Your instructions:
Reproduce the text of all the items below word for word, leaving out the pictures.

Supplied material:
=== Begin Enclosure ===
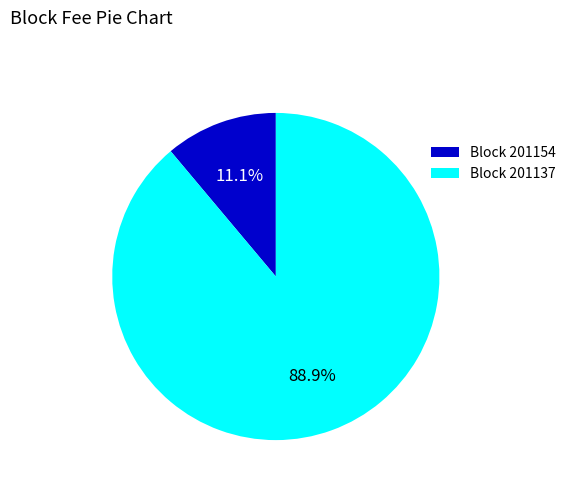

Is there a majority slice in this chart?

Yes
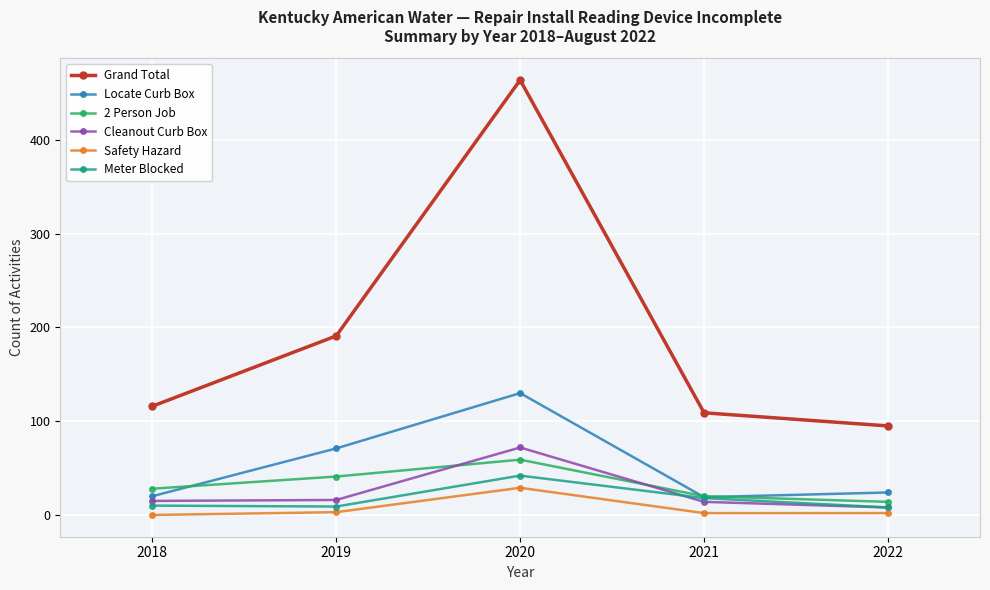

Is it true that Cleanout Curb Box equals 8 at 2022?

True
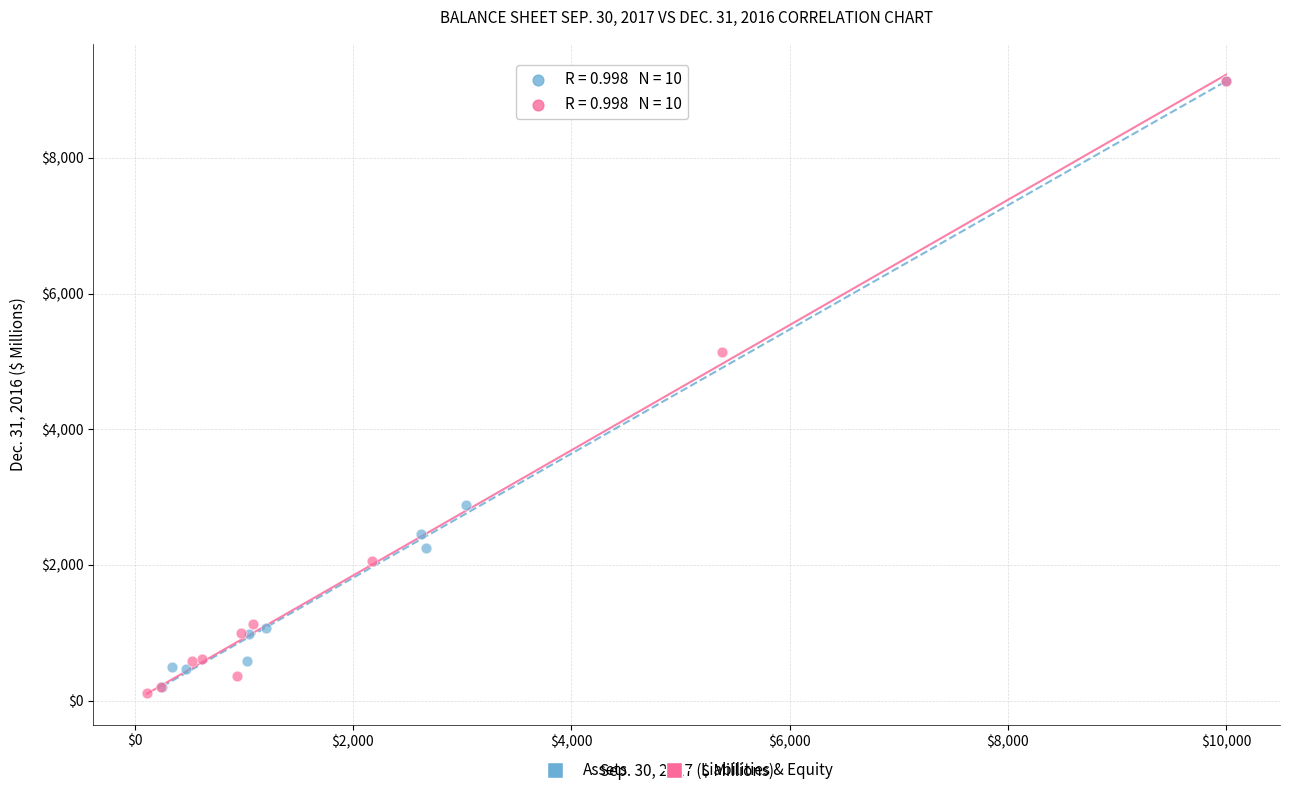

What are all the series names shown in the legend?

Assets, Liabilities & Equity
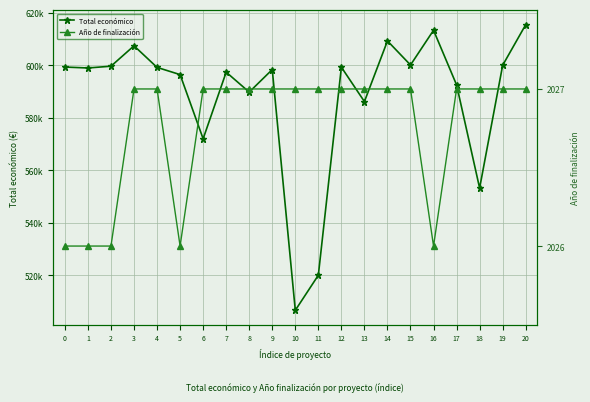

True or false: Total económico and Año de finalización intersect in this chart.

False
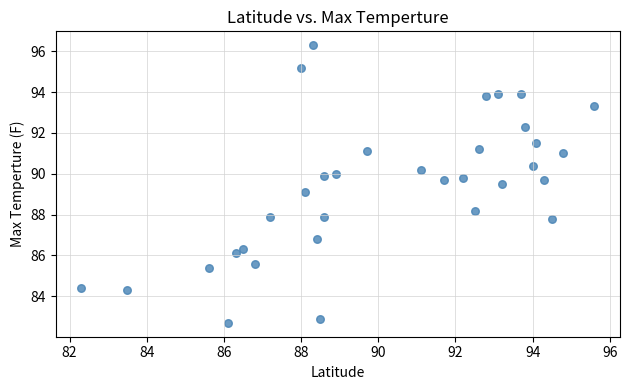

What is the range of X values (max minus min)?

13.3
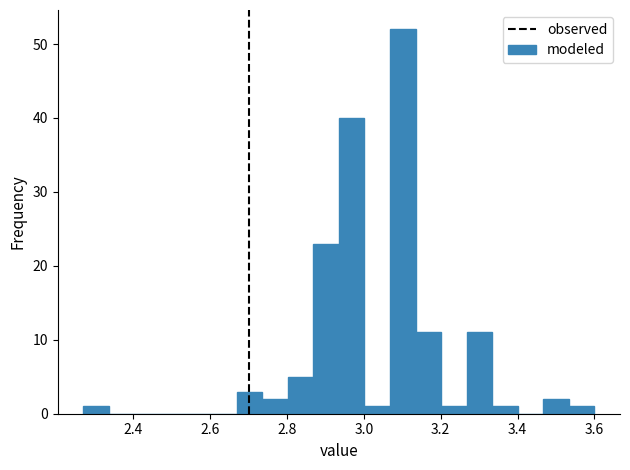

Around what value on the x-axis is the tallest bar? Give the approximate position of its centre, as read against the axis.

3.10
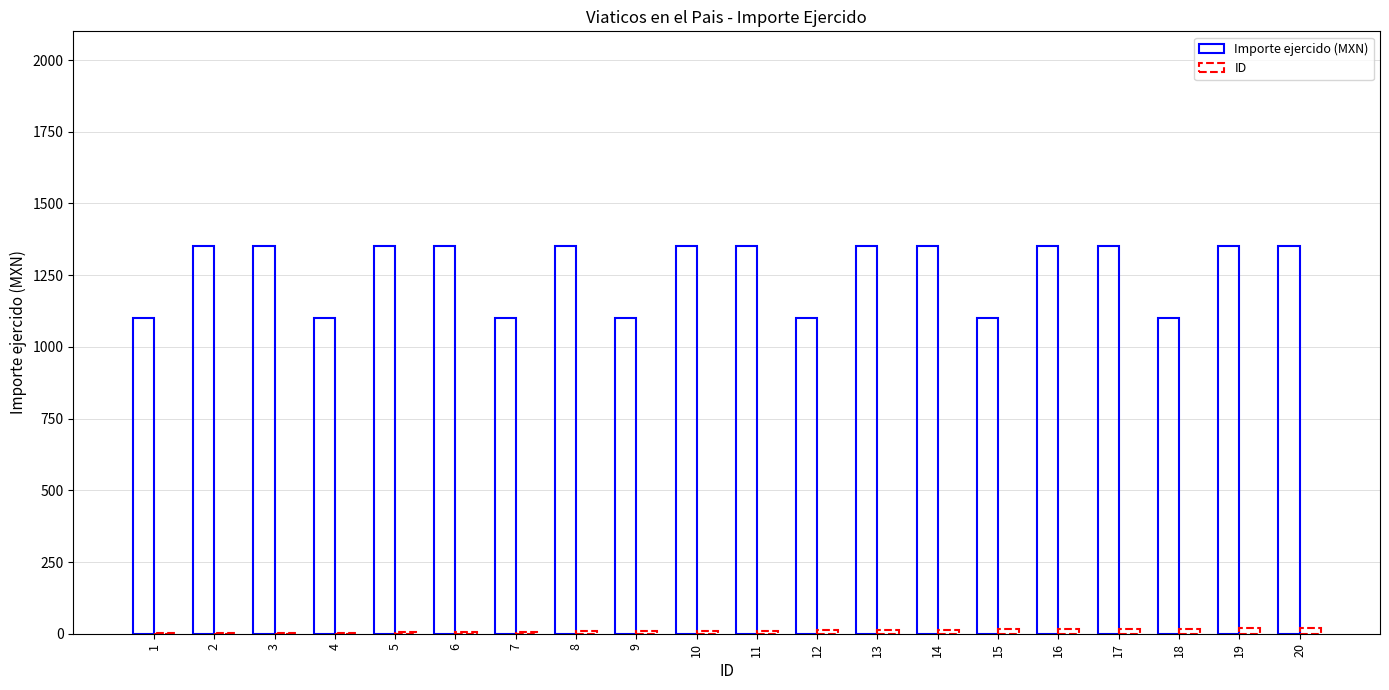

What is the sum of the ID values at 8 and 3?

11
=== End Enclosure ===
Answer box:
Is there a majority slice in this chart?

Yes

Is it true that Cleanout Curb Box equals 8 at 2022?

True

What are all the series names shown in the legend?

Assets, Liabilities & Equity

True or false: Total económico and Año de finalización intersect in this chart.

False

What is the range of X values (max minus min)?

13.3

Around what value on the x-axis is the tallest bar? Give the approximate position of its centre, as read against the axis.

3.10

What is the sum of the ID values at 8 and 3?

11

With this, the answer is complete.